#### Directions
From the data below, pick out every line that contains the string "Cookie" and copy each one. Treat uppercase and lowercase letters as different.

#### Data in this exercise
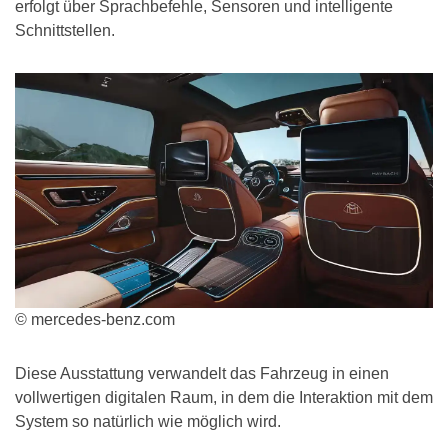
erfolgt über Sprachbefehle, Sensoren und intelligente
Schnittstellen.
© mercedes-benz.com
Diese Ausstattung verwandelt das Fahrzeug in einen
vollwertigen digitalen Raum, in dem die Interaktion mit dem
System so natürlich wie möglich wird.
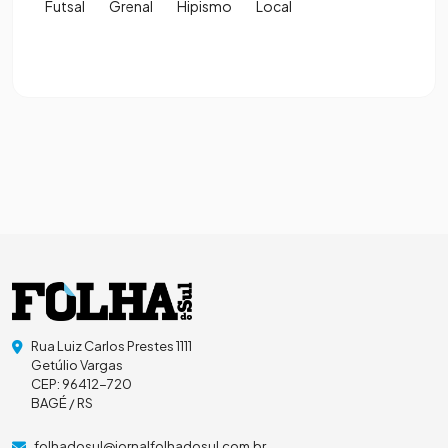
Futsal
Grenal
Hipismo
Local
Rua Luiz Carlos Prestes 1111
Getúlio Vargas
CEP: 96412-720
BAGÉ / RS
folhadosul@jornalfolhadosul.com.br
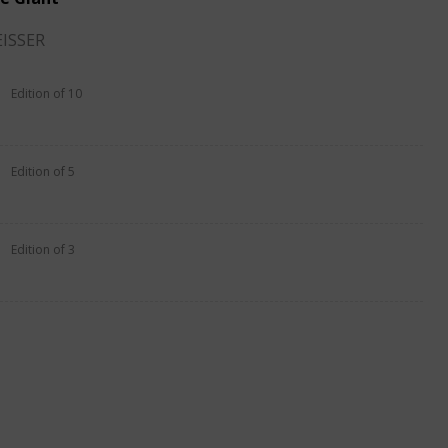
ISSER
Edition of 10
Edition of 5
Edition of 3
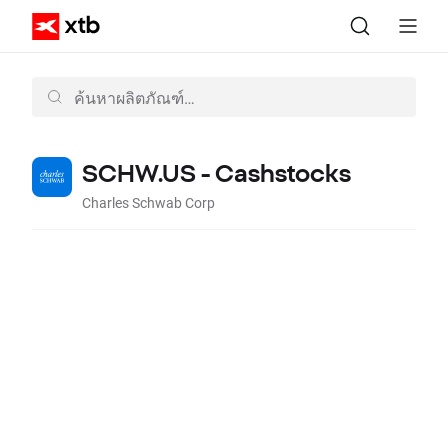
SCHW.US - Cashstocks
Charles Schwab Corp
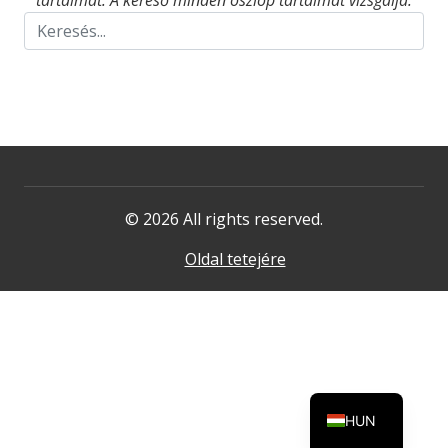
tartalmat. A kereső minden oszlop tartalmát vizsgálja.
© 2026 All rights reserved.
Oldal tetejére
HUN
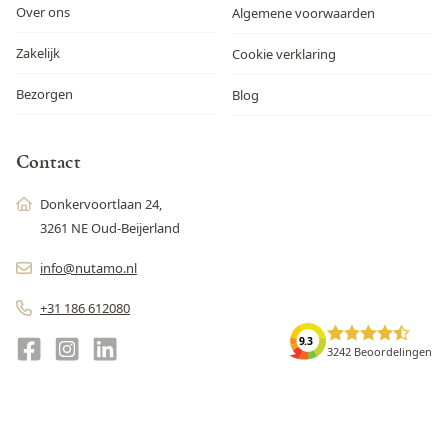
Over ons
Algemene voorwaarden
Zakelijk
Cookie verklaring
Bezorgen
Blog
Contact
Donkervoortlaan 24,
3261 NE Oud-Beijerland
info@nutamo.nl
+31 186 612080
9.3
3242 Beoordelingen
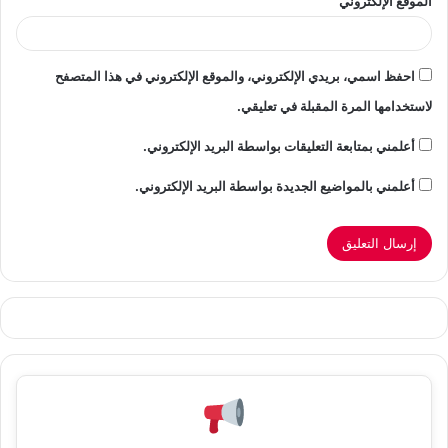
الموقع الإلكتروني
احفظ اسمي، بريدي الإلكتروني، والموقع الإلكتروني في هذا المتصفح
لاستخدامها المرة المقبلة في تعليقي.
أعلمني بمتابعة التعليقات بواسطة البريد الإلكتروني.
أعلمني بالمواضيع الجديدة بواسطة البريد الإلكتروني.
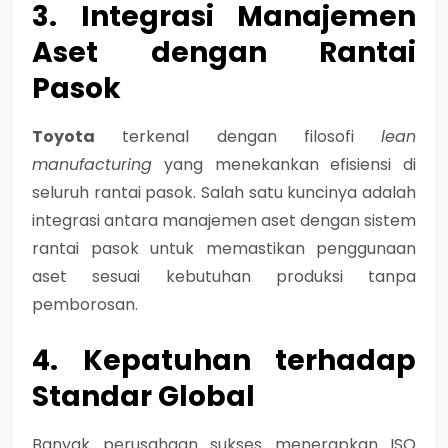
3. Integrasi Manajemen
Aset dengan Rantai
Pasok
Toyota
terkenal dengan filosofi
lean
manufacturing
yang menekankan efisiensi di
seluruh rantai pasok. Salah satu kuncinya adalah
integrasi antara manajemen aset dengan sistem
rantai pasok untuk memastikan penggunaan
aset sesuai kebutuhan produksi tanpa
pemborosan.
4. Kepatuhan terhadap
Standar Global
Banyak perusahaan sukses menerapkan
ISO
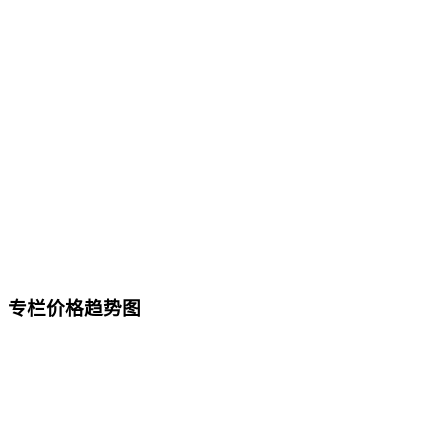
专栏价格趋势图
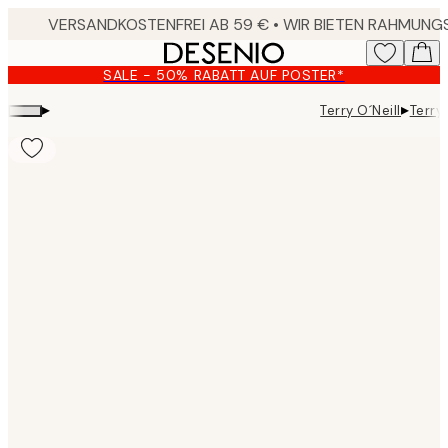
Skip
to
main
SALE - 50% RABATT AUF POSTER*
content.
▸
▸
Terry O´Neill
Terry 
Product
images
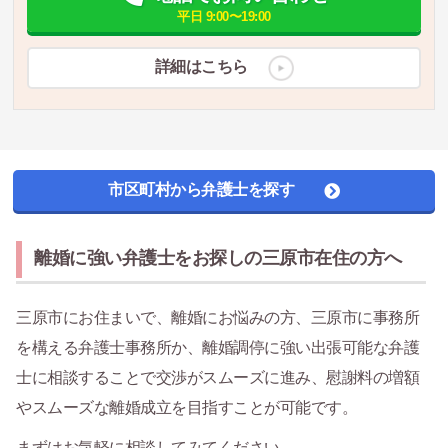
平日 9:00〜19:00
詳細はこちら
市区町村から弁護士を探す
離婚に強い弁護士をお探しの三原市在住の方へ
三原市にお住まいで、離婚にお悩みの方、三原市に事務所
を構える弁護士事務所か、離婚調停に強い出張可能な弁護
士に相談することで交渉がスムーズに進み、慰謝料の増額
やスムーズな離婚成立を目指すことが可能です。
まずはお気軽に相談してみてください。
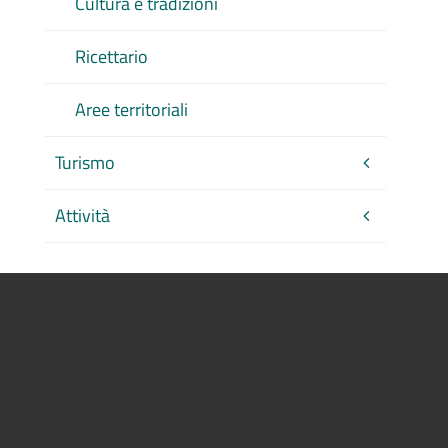
Cultura e tradizioni
Ricettario
Aree territoriali
Turismo
Attività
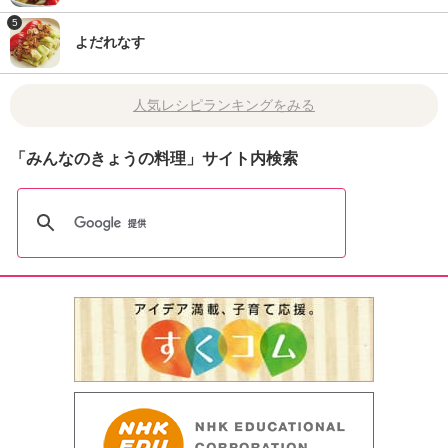
5
よだれなす
人気レシピランキングをみる
「みんなのきょうの料理」サイト内検索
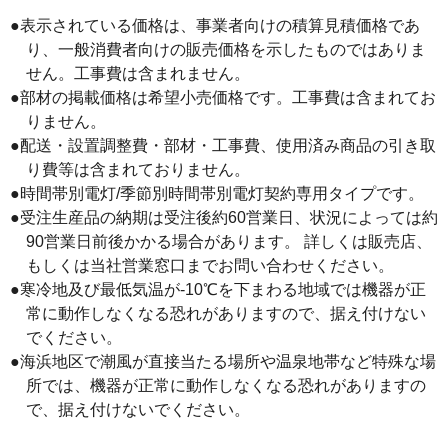
●表示されている価格は、事業者向けの積算見積価格であ
り、一般消費者向けの販売価格を示したものではありま
せん。工事費は含まれません。
●部材の掲載価格は希望小売価格です。工事費は含まれてお
りません。
●配送・設置調整費・部材・工事費、使用済み商品の引き取
り費等は含まれておりません。
●時間帯別電灯/季節別時間帯別電灯契約専用タイプです。
●受注生産品の納期は受注後約60営業日、状況によっては約
90営業日前後かかる場合があります。 詳しくは販売店、
もしくは当社営業窓口までお問い合わせください。
●寒冷地及び最低気温が-10℃を下まわる地域では機器が正
常に動作しなくなる恐れがありますので、据え付けない
でください。
●海浜地区で潮風が直接当たる場所や温泉地帯など特殊な場
所では、機器が正常に動作しなくなる恐れがありますの
で、据え付けないでください。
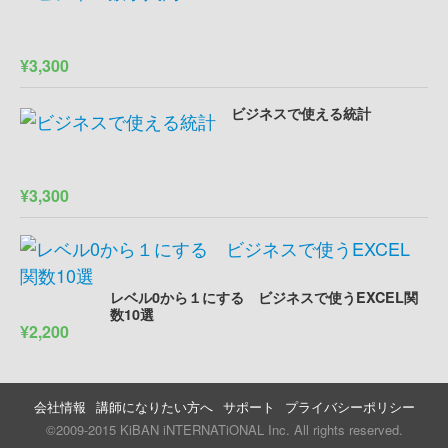
¥3,300
ビジネスで使える統計
¥3,300
レベル0から１にする ビジネスで使うEXCEL関
数10選
¥2,200
会社情報
講師になりたい方へ
サポート
プライバシーポリシー
©2009-2015 KiBAN iNTERNATiONAL Inc. All rights reserved.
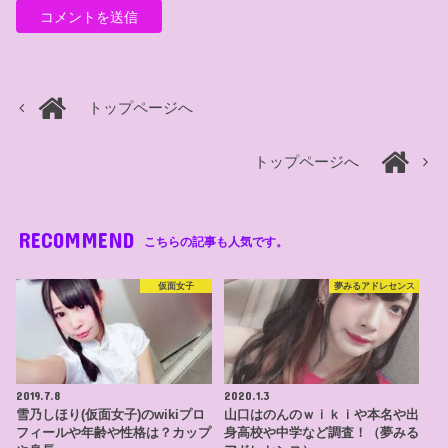
トップページへ
トップページへ
RECOMMEND
こちらの記事も人気です。
仮面女子
夢みるアドレセンス
2019.7.8
2020.1.3
雪乃しほり(仮面女子)のwikiプロ
山口はのんのｗｉｋｉや本名や出
フィールや年齢や性格は？カップ
身高校や中学など調査！（夢みる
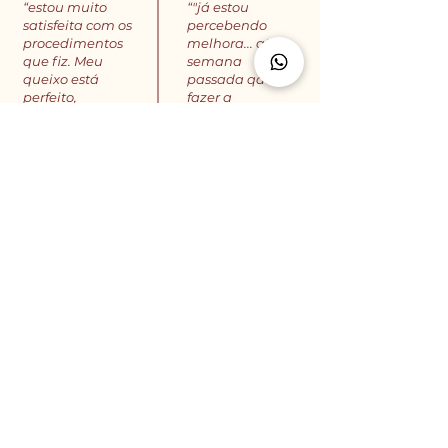
“estou muito
“"já estou
satisfeita com os
percebendo
procedimentos
melhora... até
que fiz. Meu
semana
queixo está
passada qdo fui
perfeito,
fazer a
aumentou
sobrancelha a
minha
menina falou..
autoestima e
Nossa, tua pele
minha boca
ta tão boa.”
está perfeita, no
volume certo,
sem exagero e
bem
hidratada.”
B. M., 26
M. C., 49
“Estou amando
"Tô me sentindo
a minha pele
mais bonita já,
pós Lavieen. Já
sabe? Trabalho
estou
incrível, elevou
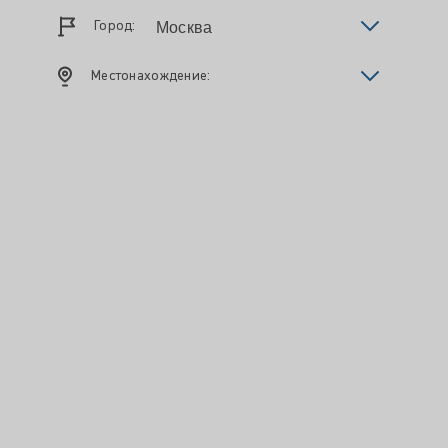
Город:
Местонахождение:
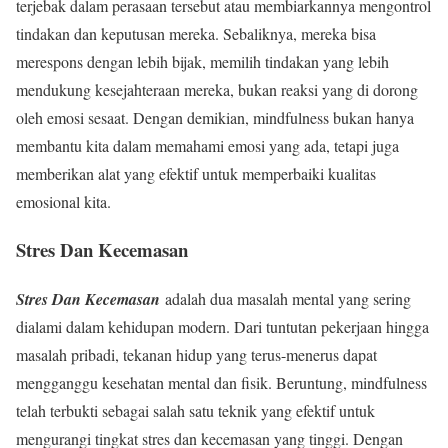
terjebak dalam perasaan tersebut atau membiarkannya mengontrol
tindakan dan keputusan mereka. Sebaliknya, mereka bisa
merespons dengan lebih bijak, memilih tindakan yang lebih
mendukung kesejahteraan mereka, bukan reaksi yang di dorong
oleh emosi sesaat. Dengan demikian, mindfulness bukan hanya
membantu kita dalam memahami emosi yang ada, tetapi juga
memberikan alat yang efektif untuk memperbaiki kualitas
emosional kita.
Stres Dan Kecemasan
Stres Dan Kecemasan
adalah dua masalah mental yang sering
dialami dalam kehidupan modern. Dari tuntutan pekerjaan hingga
masalah pribadi, tekanan hidup yang terus-menerus dapat
mengganggu kesehatan mental dan fisik. Beruntung, mindfulness
telah terbukti sebagai salah satu teknik yang efektif untuk
mengurangi tingkat stres dan kecemasan yang tinggi. Dengan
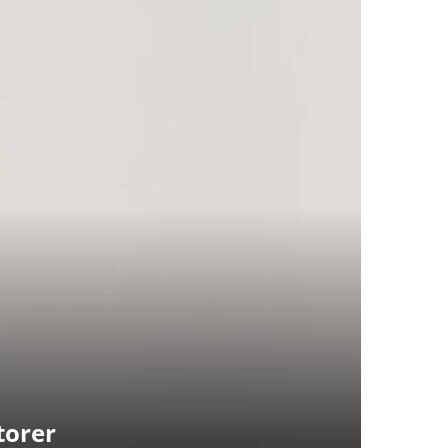
torer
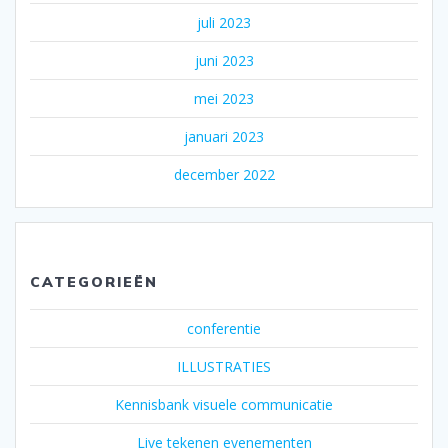
juli 2023
juni 2023
mei 2023
januari 2023
december 2022
CATEGORIEËN
conferentie
ILLUSTRATIES
Kennisbank visuele communicatie
Live tekenen evenementen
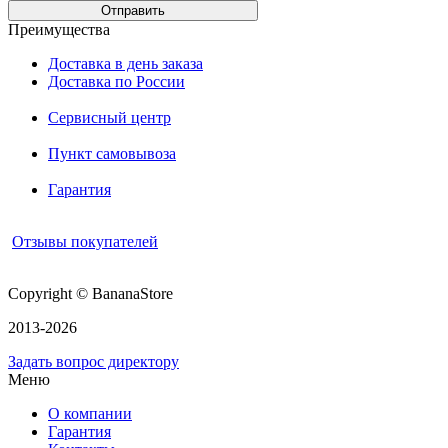
Преимущества
Доставка в день заказа
Доставка по России
Сервисный центр
Пункт самовывоза
Гарантия
Отзывы покупателей
Copyright © BananaStore
2013-2026
Задать вопрос директору
Меню
О компании
Гарантия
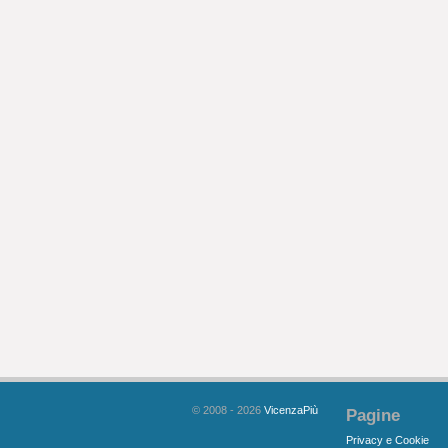
© 2008 - 2026
VicenzaPiù
Pagine
Privacy e Cookie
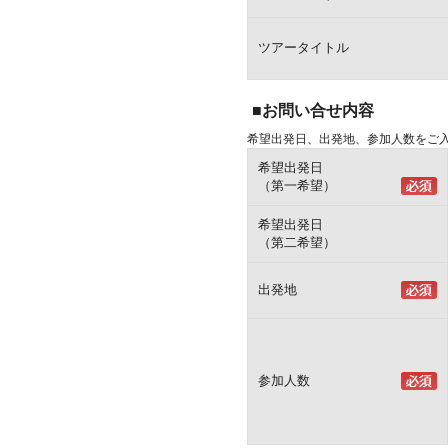
ツアータイトル
■お問い合せ内容
希望出発日、出発地、参加人数をご
希望出発日
（第一希望）
希望出発日
（第二希望）
出発地
参加人数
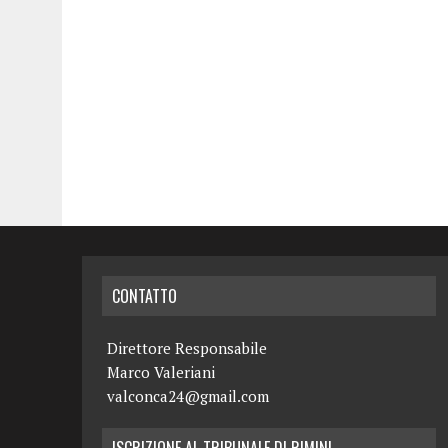
CONTATTO
Direttore Responsabile
Marco Valeriani
valconca24@gmail.com
ISCRIZIONE AL TRIBUNALE DI RIMINI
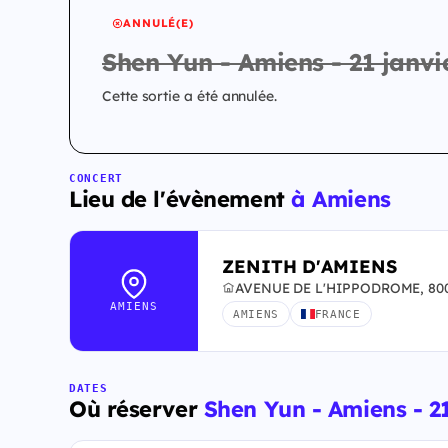
ANNULÉ(E)
Shen Yun - Amiens - 21 janvi
Cette sortie a été annulée.
CONCERT
Lieu de l'évènement
à Amiens
ZENITH D'AMIENS
AVENUE DE L'HIPPODROME, 800
AMIENS
AMIENS
FRANCE
DATES
Où réserver
Shen Yun - Amiens - 21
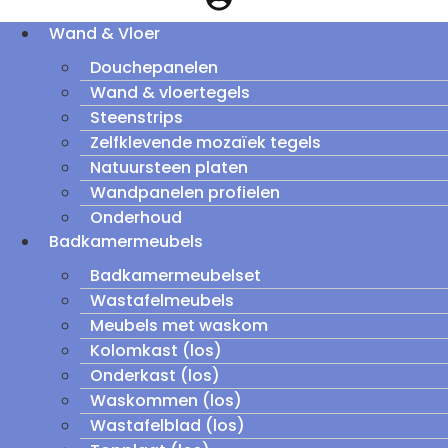
Wand & Vloer
Douchepanelen
Wand & vloertegels
Steenstrips
Zelfklevende mozaïek tegels
Natuursteen platen
Wandpanelen profielen
Onderhoud
Badkamermeubels
Badkamermeubelset
Wastafelmeubels
Meubels met waskom
Kolomkast (los)
Onderkast (los)
Waskommen (los)
Wastafelblad (los)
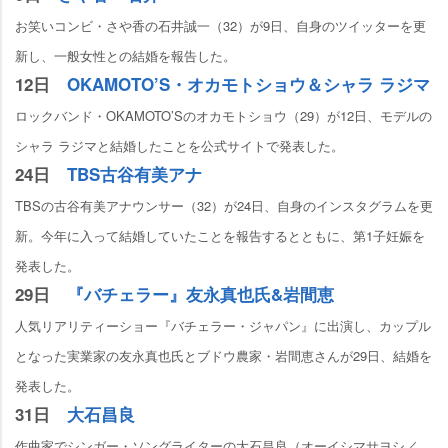
お笑いコンビ・さや香の石井誠一（32）が9日、自身のツイッターを更
新し、一般女性との結婚を報告した。
12日
OKAMOTO’S・オカモトショウ＆シャラ ラジマ
ロックバンド・OKAMOTO’Sのオカモトショウ（29）が12日、モデルの
シャラ ラジマと結婚したことを公式サイトで発表した。
24日
TBS古谷有美アナ
TBSの古谷有美アナウンサー（32）が24日、自身のインスタグラムを更
新。今年に入って結婚していたことを報告するとともに、第1子妊娠を
発表した。
29日
『バチェラー』友永真也氏&岩間恵
人気リアリティーショー『バチェラー・ジャパン』に出演し、カップル
となった実業家の友永真也氏とブドウ農家・岩間恵さんが29日、結婚を
発表した。
31日
大石昌良
作曲家でシンガー・ソングライターの大石昌良（オーイシマサヨシ／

#### Exercise result
Cookie verklaring
Privacy e Cookie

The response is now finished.